In 2021, HondaJet was the most delivered aircraft in its class for the fifth year in a row, according to data from the General Aviation Manufacturers Association. Honda Aircraft delivered 37 aircraft to customers last year, bringing total deliveries to 200 aircraft in late December.
In addition, the US Federal Aviation Administration (FAA) awarded Honda Aircraft Company its “Diamond level AMT employer award,” the highest level in the William (Bill) O’Brien Aviation Maintenance Technician Awards program. Also in 2021, Aviation International News awarded the Elite S a “Top Flight Award” for best new business jet.
The US is Honda Aircraft’s biggest market but the company’s sales and service network is global. HondaJet has received 14 type certifications around the world, including in the US (FAA), Europe (EASA), Mexico (AFAC), Brazil (ANAC), Argentina (ANAC), Panama (AAC), India (DGCA), Japan (JCAB), Canada (TCCA), China (CAAC), Turkey (DGCA), Pakistan (PCAA), Russia (FATA) and Thailand (CAAT).
Shoichiro Honda, Honda Motor’s founder, had always wanted to build airplanes. He and his wife had private pilot’s licenses and he continued hang-gliding and ballooning into his 70s.

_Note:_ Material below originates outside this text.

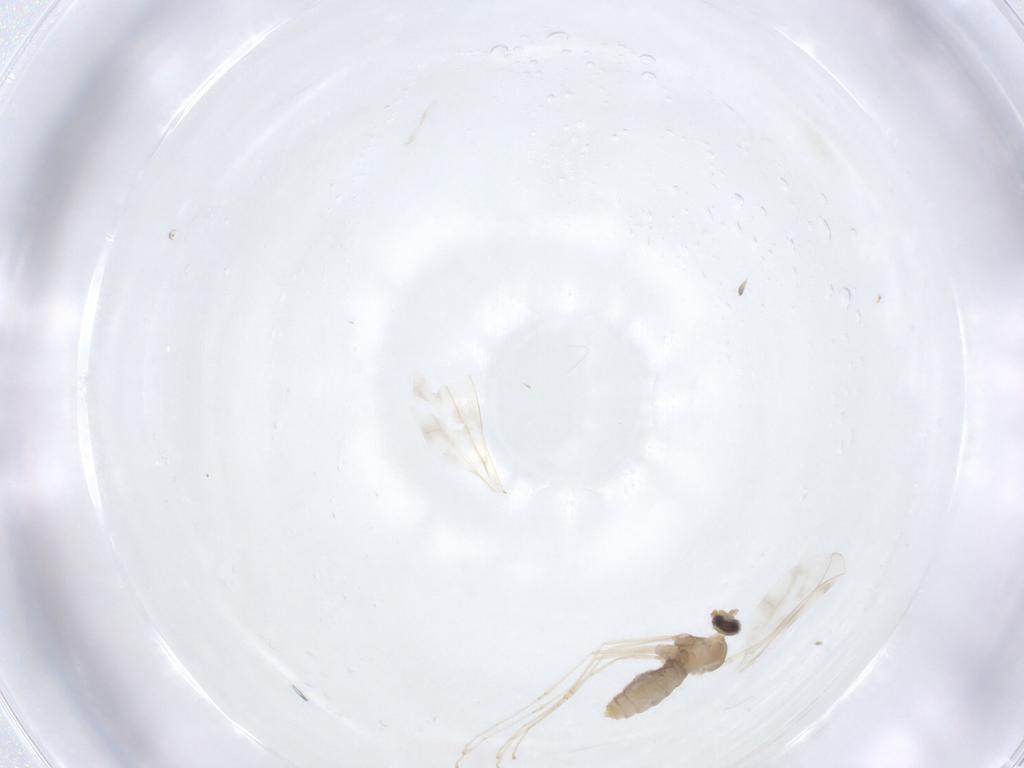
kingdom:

A lifelong mechanic with no formal education, he was famous for his oil-stained hands, pink suits and his defiance of government bureaucrats who tried on more than one occasion to restrict his business.
Shoichiro Honda died in 1991 but his company retained his interest in aircraft. In 1997, Michimasa Fujino, an engineer in Honda Motor’s aviation research division, designed the company’s over-the-wing engine mount. In 2006, when Honda Aircraft Company was established, he became its first president.
[For those who are interested in such things, Germany’s VFW-Fokker 614, introduced in 1975 and retired in 2012, also had over-the-wing engines.]
The first flight of an FAA-conforming HondaJet was made in December 2010. In June 2014, the first HondaJet produced for shipment to a customer made its initial test flight. In December 2015, the HondaJet received type certification from the FAA. The press release quotes then-North Carolina governor Pat McCrory:
“As far back as the Wright Brothers’ first flight at Kitty Hawk, our role in aviation has always been significant. Now, when we look up in the sky, we will see jets made right here in North Carolina. Congratulations to Honda Aircraft Company on this enormous achievement.”
HondaJet’s shipments overtook those of Cessna in 2017. The HondaJet Elite was introduced in 2018, with its first aircraft delivered to Japan that year. Aircraft deliveries in China began in 2019.
Fujino retired on March 31, 2022 (the end of Honda’s last fiscal year). His successor is former Honda Motor vice president Hideto Yamasaki, whose task is to expand the business and put it on a sound financial footing.
With sales rising and more than two years of backlog, the main challenge seems to be keeping up with demand for HondaJets. In October, he told AINonline (Aviation International News), “Currently, we can’t build them fast enough.”
Yamasaki must also manage the introduction of the HondaJet 2600, a new and larger aircraft designed to carry 11 people (one crew + 10 passengers or two crew + nine passengers) on non-stop transcontinental flights of up to 2,625 nautical miles (4,862 km) at a maximum cruising speed of 450 knots (834 kilometers/hour).
The HondaJet 2600 will compete with established models from Gulfstream, Cessna, Bombardier and Embraer. That will be a test of Honda Aircraft’s technology, marketing and management, but judging from the record so far, the sky is the limit.